Presentation information

Oral

IASPEI Symposia » S10. Development, testing and application of earthquake forecasting models

[S10-1] Development, testing and application of earthquake forecasting models

Tue. Aug 1, 2017 4:30 PM - 6:00 PM Room 503 (Kobe International Conference Center 5F, Room 503)

Chairs: David Rhoades (GNS Science) , John Ebel (Boston College)

5:30 PM - 5:45 PM

[S10-1-05] Reducing false alarms of annual forecast in the central China north-south seismic belt by reverse tracing of precursors (RTP)

Zhongliang Wu1, Changsheng Jiang1, Shengfeng Zhang1,2 (1.Institute of Geophysics, China Earthquake Administration, Beijing, China, 2.Earthquake Administration of Shandong Province, Jinan, China)

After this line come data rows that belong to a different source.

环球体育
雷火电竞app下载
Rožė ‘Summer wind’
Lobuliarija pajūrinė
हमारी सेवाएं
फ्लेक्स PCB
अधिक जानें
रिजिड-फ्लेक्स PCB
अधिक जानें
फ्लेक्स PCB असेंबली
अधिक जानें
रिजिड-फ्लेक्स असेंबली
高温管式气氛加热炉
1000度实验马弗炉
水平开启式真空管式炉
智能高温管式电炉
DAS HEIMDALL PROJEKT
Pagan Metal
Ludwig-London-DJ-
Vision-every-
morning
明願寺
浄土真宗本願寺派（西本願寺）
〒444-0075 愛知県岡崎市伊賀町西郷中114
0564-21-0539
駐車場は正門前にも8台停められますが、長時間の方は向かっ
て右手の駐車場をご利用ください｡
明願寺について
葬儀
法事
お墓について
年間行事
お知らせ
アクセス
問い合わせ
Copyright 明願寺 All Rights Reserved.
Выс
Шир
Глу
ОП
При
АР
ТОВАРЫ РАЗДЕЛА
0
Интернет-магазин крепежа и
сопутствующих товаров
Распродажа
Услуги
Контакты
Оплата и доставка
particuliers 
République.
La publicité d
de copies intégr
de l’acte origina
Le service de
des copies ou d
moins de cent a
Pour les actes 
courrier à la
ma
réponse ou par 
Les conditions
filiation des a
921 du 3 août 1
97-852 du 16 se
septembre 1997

The annual consultation on the likelihood of earthquakes in the next year, the ‘Annual Consultation Meeting', has been one of the most important forward forecast experiments organized by the China Earthquake Administration (CEA) since the 1970s. In such a consultation meeting, annual alarm regions are identified by an expert panel considering multi-disciplinary ‘anomalies'. One of the problems in need of further technical solution is its false-alarms. To tackle this problem, the concept of ‘reverse tracing of precursors (RTP)' proposed by Keilis-Borok is used to the annual consultation. The central China north-south seismic belt (in connection to the CSEP testing region) is selected as the testing region of such an approach. Applying the concept of RTP, for an annual alarm region delineated by the Annual Consultation Meeting, the distribution of ‘hotspots' mapped by the pattern informatics (PI) algorithm, which targets at the five-year-scale seismic hazard, is considered. The ‘hit', or successful forecast, of the annual seismic hazard, is shown to be related to sufficient coverage of the ‘hotspots' within the annual alarm region. The ratio of the areas of the ‘hotspots' over the whole area of the annual alarm region is thus used to identify the false-alarms which have few ‘hotspots'. The results of the year 2004 to 2012 show that using a threshold 17% can reduce 13 among 38 of the false-alarms without losing the successful hit (being 6 in that period).